XGBoost: Scalable GPU Accelerated Learning
Introduction
The paper "XGBoost: Scalable GPU Accelerated Learning" focuses on enhancing the efficiency and scalability of the XGBoost library through the implementation of a multi-GPU gradient boosting algorithm. This advancement enables rapid and large-scale training on multi-GPU systems by leveraging GPU memory efficiently via data compression techniques. Theoretical considerations are paired with practical implementations to demonstrate the method's applicability, processing up to 115 million training instances in under three minutes on standard cloud infrastructure.
Methods
The core methods introduced involve end-to-end GPU parallelism for several pivotal stages in the gradient boosting process, including prediction, gradient calculation, feature quantization, and decision tree construction. The proposed method employs a quantile-based decision tree algorithm, augmented with parallel GPU computations for optimizing performance and memory utilization.
Feature Quantile Generation
The algorithm utilizes a quantile representation of feature space inputs, which streamlines the computation-intensive decision tree construction into a gradient summation task, completing this operation entirely on the GPU.
Data Compression
A data compression step is integrated into the pipeline, reducing memory consumption significantly by packing quantized matrix values. This is accomplished using bitwise operations, allowing for efficient runtime decompression.
Decision Tree Construction
A detailed multi-GPU decision tree construction process is outlined, as shown in Algorithm 1. GPUs independently handle subsets of data, calculating partial gradient histograms that are merged across devices, optimizing for split gains via a parallel prefix sum.
Figure 1: Gradient Boosting Pipeline.
Evaluation
The evaluation section compares the algorithm to competitors (LightGBM and CatBoost) using multiple datasets processed on an AWS instance with 8 Tesla V100 GPUs. The implementation shows strong numerical results, particularly with the largest dataset (115M rows), achieving close to three times the speedup against its nearest competitor. The scalability is further demonstrated by illustrating how runtime decreases with the addition of more GPUs on the airline dataset, maintaining efficient resource usage.
Implications and Future Work
Practically, these improvements allow for considerably faster processing times on massive datasets, making XGBoost an ideal choice for high-dimensional data tasks involving regression, classification, and ranking. Theoretically, the integration of GPU acceleration into robust machine learning libraries like XGBoost provides a path for further innovation in computationally efficient model training.
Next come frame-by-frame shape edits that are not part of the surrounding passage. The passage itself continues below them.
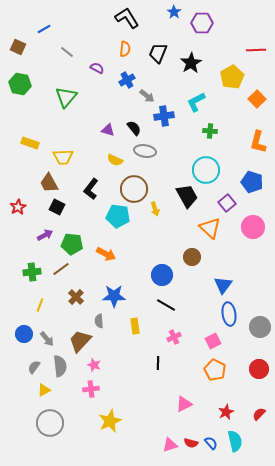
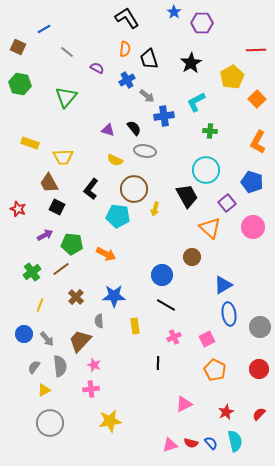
black trapezoid at (158, 53): moved 9 px left, 6 px down; rotated 40 degrees counterclockwise
orange L-shape at (258, 142): rotated 15 degrees clockwise
red star at (18, 207): moved 2 px down; rotated 21 degrees counterclockwise
yellow arrow at (155, 209): rotated 32 degrees clockwise
green cross at (32, 272): rotated 30 degrees counterclockwise
blue triangle at (223, 285): rotated 24 degrees clockwise
pink square at (213, 341): moved 6 px left, 2 px up
yellow star at (110, 421): rotated 15 degrees clockwise
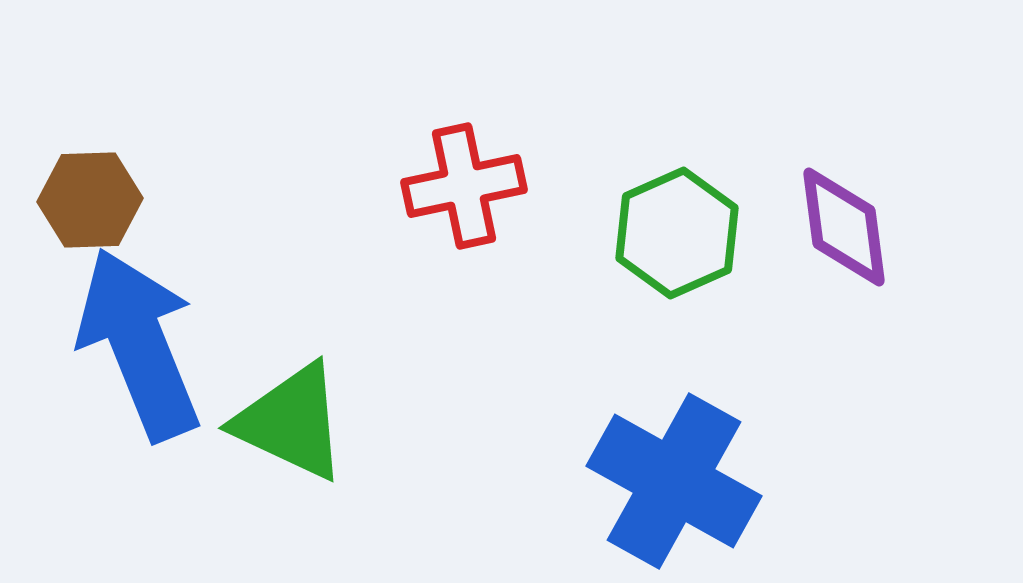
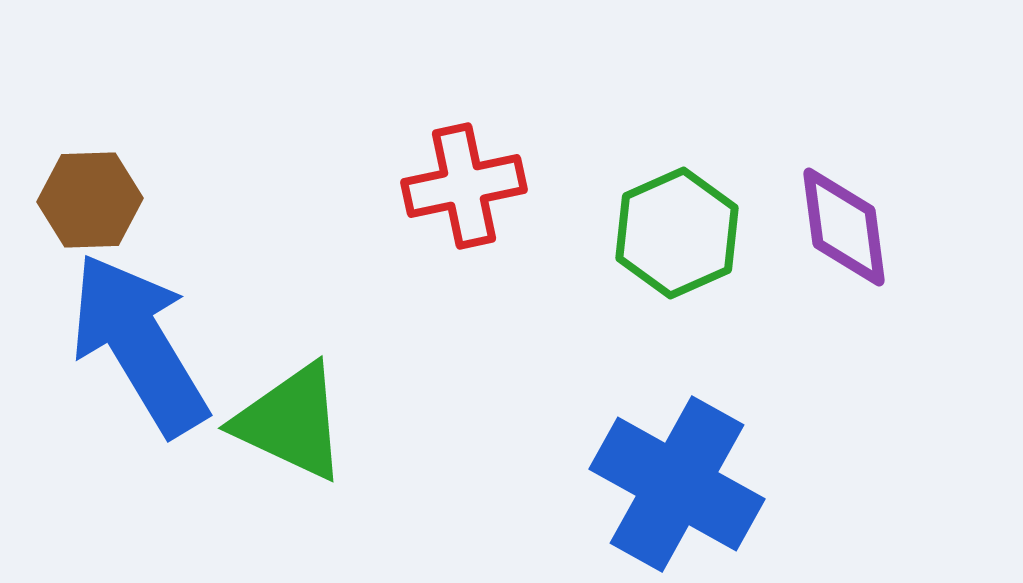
blue arrow: rotated 9 degrees counterclockwise
blue cross: moved 3 px right, 3 px down
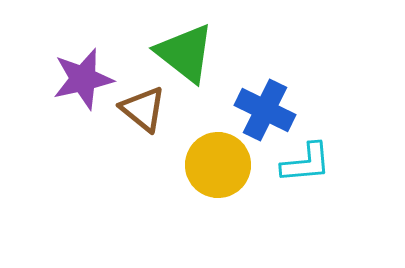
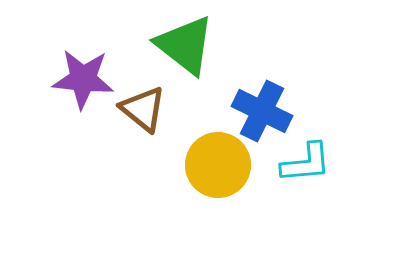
green triangle: moved 8 px up
purple star: rotated 18 degrees clockwise
blue cross: moved 3 px left, 1 px down
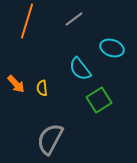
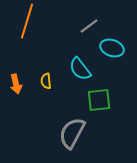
gray line: moved 15 px right, 7 px down
orange arrow: rotated 30 degrees clockwise
yellow semicircle: moved 4 px right, 7 px up
green square: rotated 25 degrees clockwise
gray semicircle: moved 22 px right, 6 px up
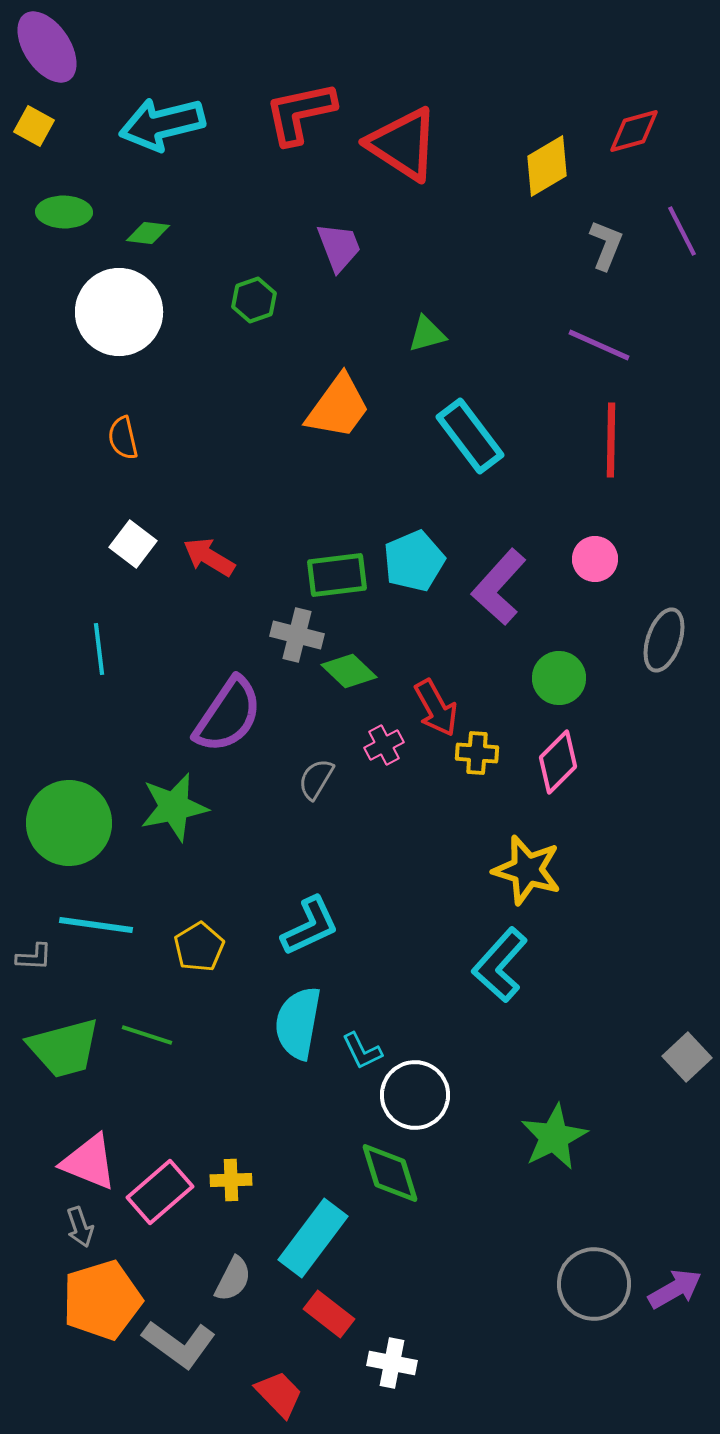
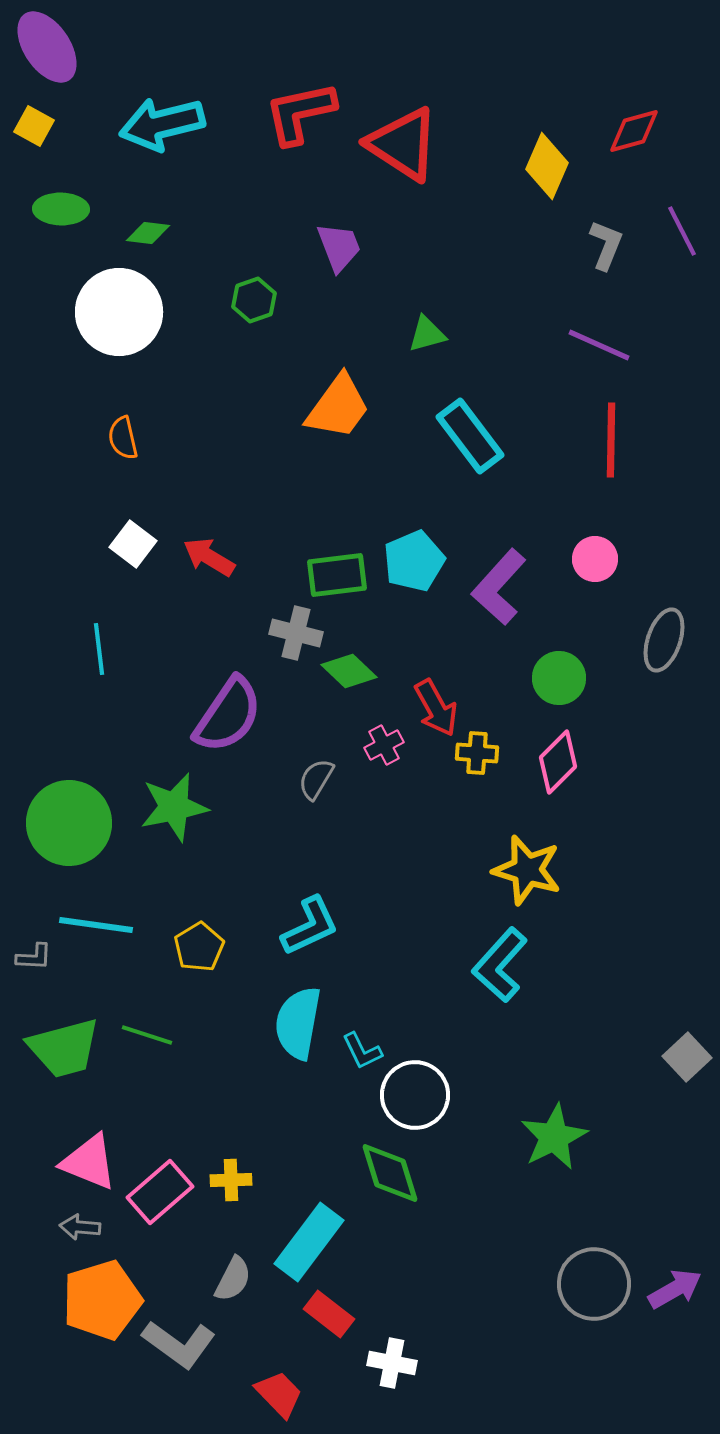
yellow diamond at (547, 166): rotated 36 degrees counterclockwise
green ellipse at (64, 212): moved 3 px left, 3 px up
gray cross at (297, 635): moved 1 px left, 2 px up
gray arrow at (80, 1227): rotated 114 degrees clockwise
cyan rectangle at (313, 1238): moved 4 px left, 4 px down
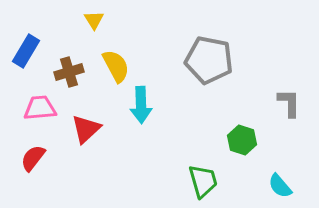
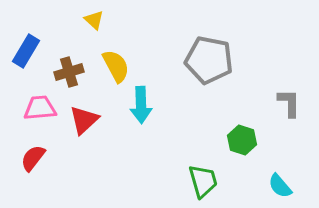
yellow triangle: rotated 15 degrees counterclockwise
red triangle: moved 2 px left, 9 px up
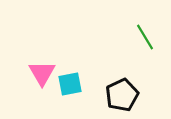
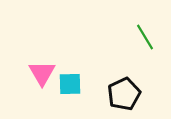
cyan square: rotated 10 degrees clockwise
black pentagon: moved 2 px right, 1 px up
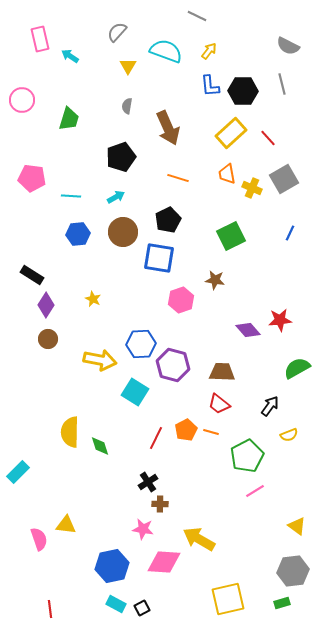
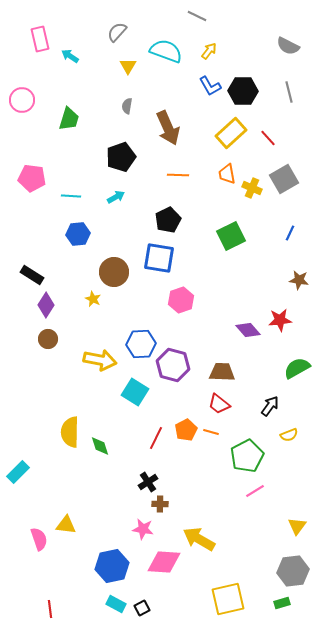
gray line at (282, 84): moved 7 px right, 8 px down
blue L-shape at (210, 86): rotated 25 degrees counterclockwise
orange line at (178, 178): moved 3 px up; rotated 15 degrees counterclockwise
brown circle at (123, 232): moved 9 px left, 40 px down
brown star at (215, 280): moved 84 px right
yellow triangle at (297, 526): rotated 30 degrees clockwise
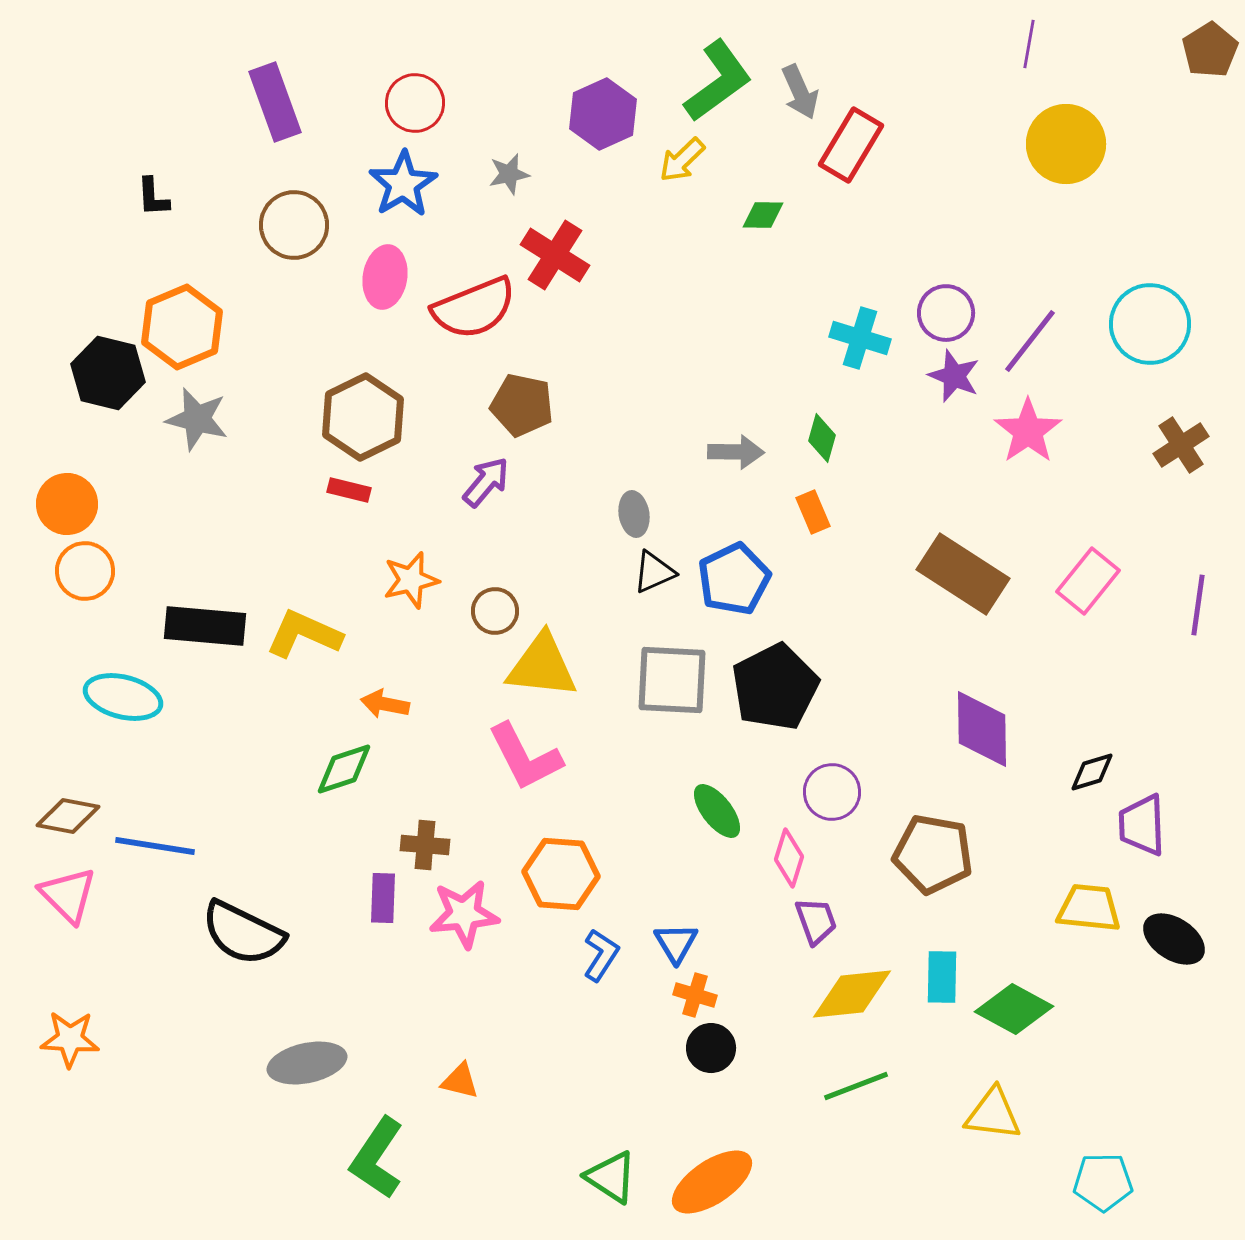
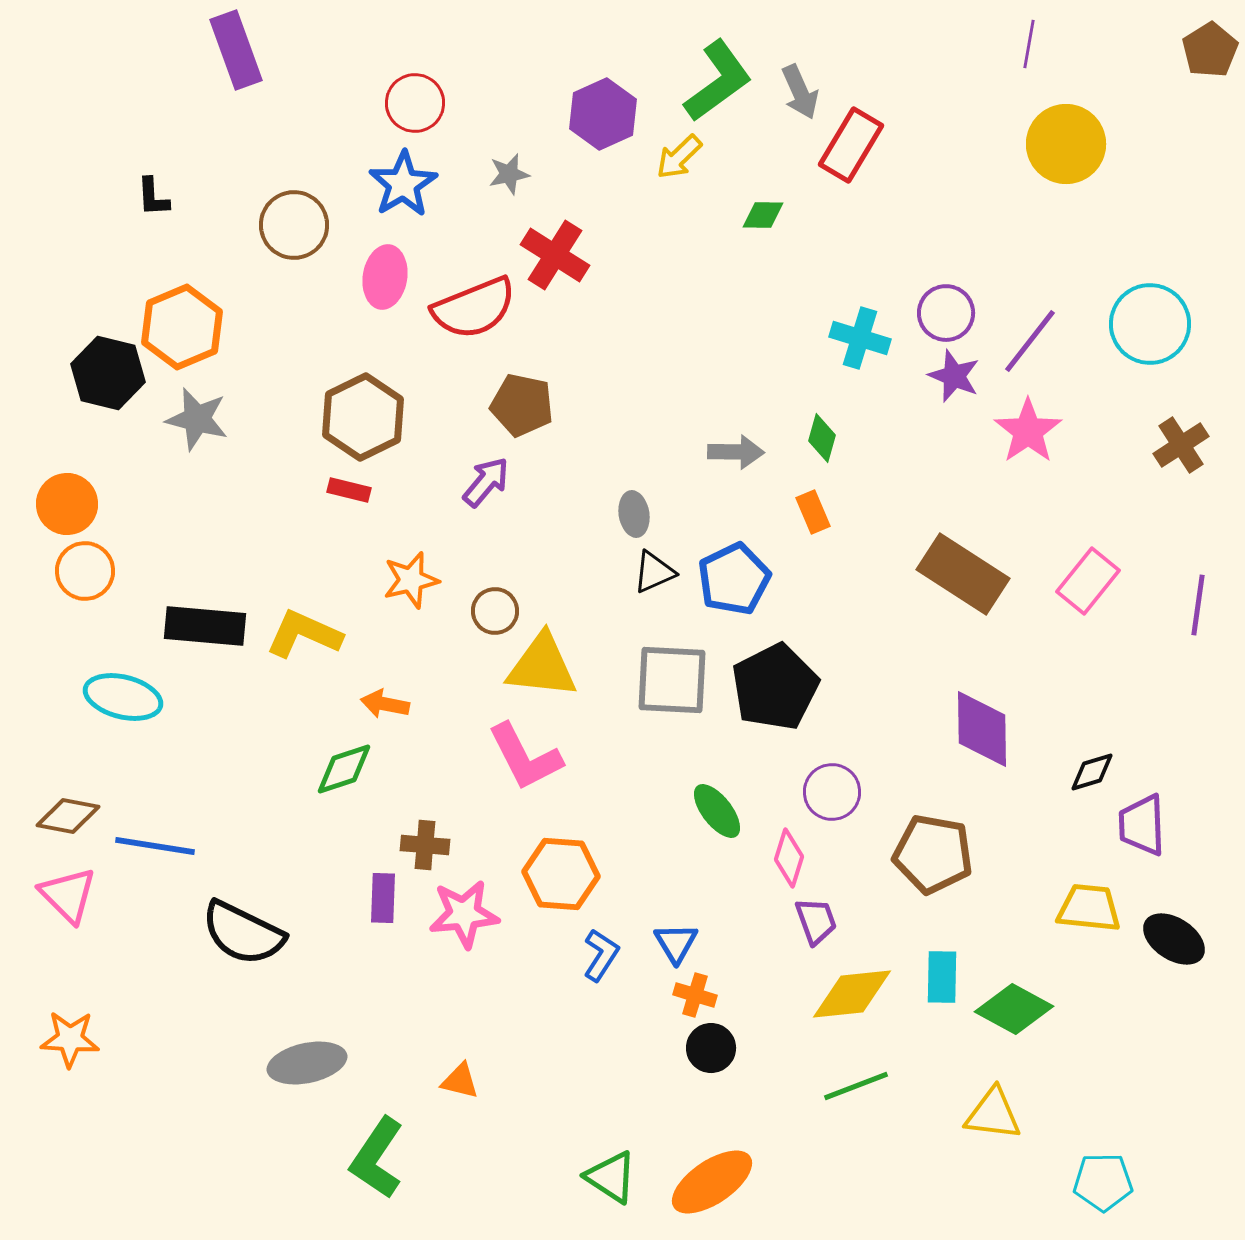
purple rectangle at (275, 102): moved 39 px left, 52 px up
yellow arrow at (682, 160): moved 3 px left, 3 px up
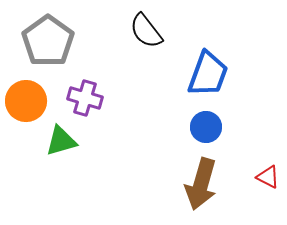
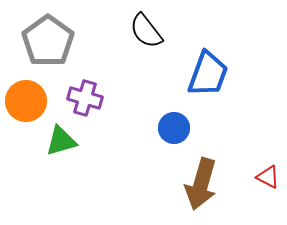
blue circle: moved 32 px left, 1 px down
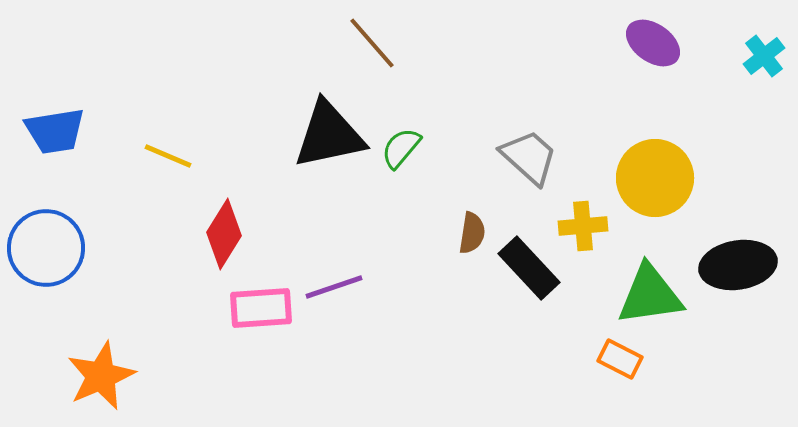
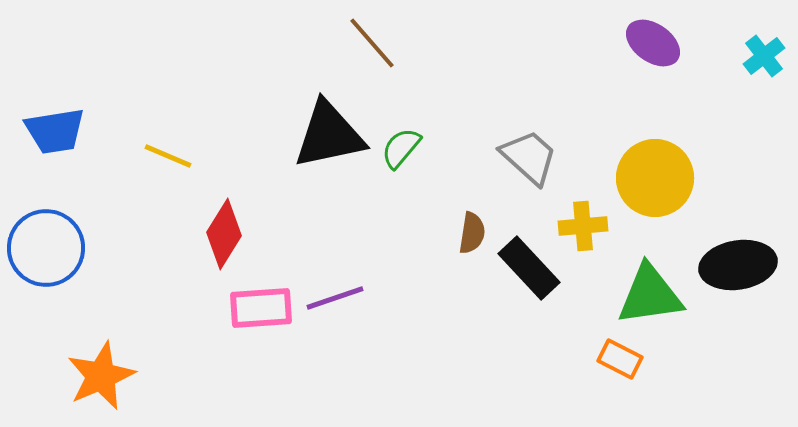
purple line: moved 1 px right, 11 px down
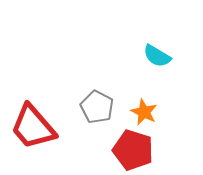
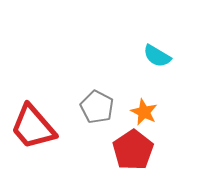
red pentagon: rotated 21 degrees clockwise
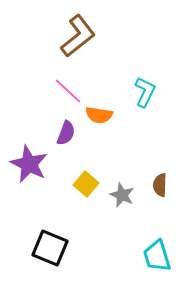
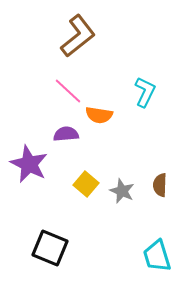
purple semicircle: moved 1 px down; rotated 115 degrees counterclockwise
gray star: moved 4 px up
Future developments will extend this work to distributed systems, accommodating datasets beyond on-device memory limitations, potentially up to the terabyte scale. Moreover, plans to apply similar GPU-accelerated methods to large-scale linear modeling are indicative of the continued evolution of the XGBoost framework.
Conclusion
The advancements presented in this paper significantly enhance the capabilities of the XGBoost library via GPU acceleration, establishing a foundation for handling more extensive and complex datasets efficiently. Through continued development, the framework is poised to remain a leading tool in machine learning for both current and emerging data challenges.